The majority of locations had no spatial association meaning that their rank difference did not differ from what we would expect in a random spatial process. These locations tended to have high bicycle infrastructure density and since many were located in the city center and Sydney harbor, there may be fewer route choices for cyclists to take which would lead to similar patterns of ridership between both data sources.

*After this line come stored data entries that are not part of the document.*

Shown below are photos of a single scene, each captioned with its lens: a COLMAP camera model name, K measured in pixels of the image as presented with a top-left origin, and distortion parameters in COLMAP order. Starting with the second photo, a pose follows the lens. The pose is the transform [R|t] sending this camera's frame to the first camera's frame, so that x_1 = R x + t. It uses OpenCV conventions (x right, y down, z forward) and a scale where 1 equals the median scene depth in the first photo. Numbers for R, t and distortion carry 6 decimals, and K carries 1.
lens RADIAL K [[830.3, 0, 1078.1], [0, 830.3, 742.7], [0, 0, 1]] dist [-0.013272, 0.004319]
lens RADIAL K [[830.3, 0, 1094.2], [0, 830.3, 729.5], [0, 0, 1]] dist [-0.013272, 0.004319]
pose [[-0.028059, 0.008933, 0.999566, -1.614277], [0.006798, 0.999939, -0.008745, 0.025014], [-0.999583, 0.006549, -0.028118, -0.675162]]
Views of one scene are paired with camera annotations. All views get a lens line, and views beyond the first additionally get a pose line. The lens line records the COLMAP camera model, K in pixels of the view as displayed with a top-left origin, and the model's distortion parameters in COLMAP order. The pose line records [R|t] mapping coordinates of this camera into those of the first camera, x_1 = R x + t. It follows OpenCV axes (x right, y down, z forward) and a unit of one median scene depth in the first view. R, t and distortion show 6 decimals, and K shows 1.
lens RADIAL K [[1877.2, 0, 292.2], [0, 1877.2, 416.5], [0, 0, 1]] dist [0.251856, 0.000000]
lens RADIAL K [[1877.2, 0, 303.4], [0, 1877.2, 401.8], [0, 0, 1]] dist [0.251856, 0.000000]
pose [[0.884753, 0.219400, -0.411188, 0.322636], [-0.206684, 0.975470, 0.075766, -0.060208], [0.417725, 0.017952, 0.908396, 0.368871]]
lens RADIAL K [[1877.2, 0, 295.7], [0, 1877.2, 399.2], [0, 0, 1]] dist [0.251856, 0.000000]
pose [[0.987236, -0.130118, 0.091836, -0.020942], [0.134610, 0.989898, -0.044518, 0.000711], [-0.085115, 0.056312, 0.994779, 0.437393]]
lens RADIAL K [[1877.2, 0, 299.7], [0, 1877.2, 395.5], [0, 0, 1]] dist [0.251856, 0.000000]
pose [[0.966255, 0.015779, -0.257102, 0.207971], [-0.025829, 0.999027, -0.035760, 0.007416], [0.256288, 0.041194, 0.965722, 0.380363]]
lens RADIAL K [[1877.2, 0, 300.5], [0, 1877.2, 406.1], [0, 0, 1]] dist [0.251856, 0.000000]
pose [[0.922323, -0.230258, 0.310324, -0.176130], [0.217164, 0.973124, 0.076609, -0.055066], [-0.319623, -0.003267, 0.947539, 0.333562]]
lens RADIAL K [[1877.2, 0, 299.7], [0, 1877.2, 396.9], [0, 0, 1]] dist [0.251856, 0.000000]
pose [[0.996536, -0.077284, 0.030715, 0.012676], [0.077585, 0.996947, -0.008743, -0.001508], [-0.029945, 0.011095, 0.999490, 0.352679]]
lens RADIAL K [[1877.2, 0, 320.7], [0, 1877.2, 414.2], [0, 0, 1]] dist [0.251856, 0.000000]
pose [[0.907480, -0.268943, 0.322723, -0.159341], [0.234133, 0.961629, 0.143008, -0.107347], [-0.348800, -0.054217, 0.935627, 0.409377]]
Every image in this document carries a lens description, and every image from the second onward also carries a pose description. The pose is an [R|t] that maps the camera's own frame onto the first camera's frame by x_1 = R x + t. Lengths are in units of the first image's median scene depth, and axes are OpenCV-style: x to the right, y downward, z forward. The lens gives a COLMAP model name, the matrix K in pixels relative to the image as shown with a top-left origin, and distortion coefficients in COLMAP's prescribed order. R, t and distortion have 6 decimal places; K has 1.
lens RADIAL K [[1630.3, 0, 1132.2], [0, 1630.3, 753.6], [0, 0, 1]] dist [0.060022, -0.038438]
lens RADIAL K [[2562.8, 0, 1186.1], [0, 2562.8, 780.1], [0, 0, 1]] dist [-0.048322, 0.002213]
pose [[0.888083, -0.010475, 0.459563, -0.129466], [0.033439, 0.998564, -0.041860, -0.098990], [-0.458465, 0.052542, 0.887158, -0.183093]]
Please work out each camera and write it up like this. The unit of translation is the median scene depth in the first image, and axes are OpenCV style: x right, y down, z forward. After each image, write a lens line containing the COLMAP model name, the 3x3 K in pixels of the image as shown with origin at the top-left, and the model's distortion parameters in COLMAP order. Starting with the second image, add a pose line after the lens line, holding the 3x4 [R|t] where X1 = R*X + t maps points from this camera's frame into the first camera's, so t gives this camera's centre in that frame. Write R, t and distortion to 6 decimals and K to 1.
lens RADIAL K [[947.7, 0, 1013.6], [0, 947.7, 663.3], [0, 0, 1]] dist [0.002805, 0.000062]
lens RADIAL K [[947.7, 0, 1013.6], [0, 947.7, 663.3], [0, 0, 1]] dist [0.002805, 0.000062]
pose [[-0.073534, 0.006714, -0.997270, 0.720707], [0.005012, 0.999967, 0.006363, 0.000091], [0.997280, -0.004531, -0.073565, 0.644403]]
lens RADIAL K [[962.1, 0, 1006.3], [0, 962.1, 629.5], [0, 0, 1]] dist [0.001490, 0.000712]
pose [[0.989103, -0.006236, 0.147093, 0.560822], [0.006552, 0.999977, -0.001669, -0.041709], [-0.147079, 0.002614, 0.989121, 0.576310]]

Overall we find that there are differences in ridership patterns between conventional manual count data and our crowdsourced Strava data. In particular, area socioeconomic status and bicycle facilities influence how ridership volume is distributed. These results have implications for planners and other stakeholders when planning and designing bicycle facilities. There has been a great push to increase ridership and bicycle infrastructure in many urban areas and decisions regarding where, when, and which type of facilities to install need to be made.
Areas of dissimilarity indicate where planners might target infrastructure improvements based on both data sources rather than one alone. Further, areas of similarity indicate where the data can be substituted for one another without additional bias in terms of ridership pattern volumes. That said, it is important that planners and other stakeholders do not use crowdsourced data alone, especially in areas where it differs significantly from conventional data, as these data may suggest changes that benefit only those types of riders who contribute to crowdsourced data sources.
These findings are described in the article entitled Comparing spatial patterns of crowdsourced and conventional bicycling datasets, recently published in the journal Applied Geography. This work was conducted by Lindsey Conrow, Elizabeth Wentz, and Trisalyn Nelson from Arizona State University, and Christopher Pettit from the University of New South Wales.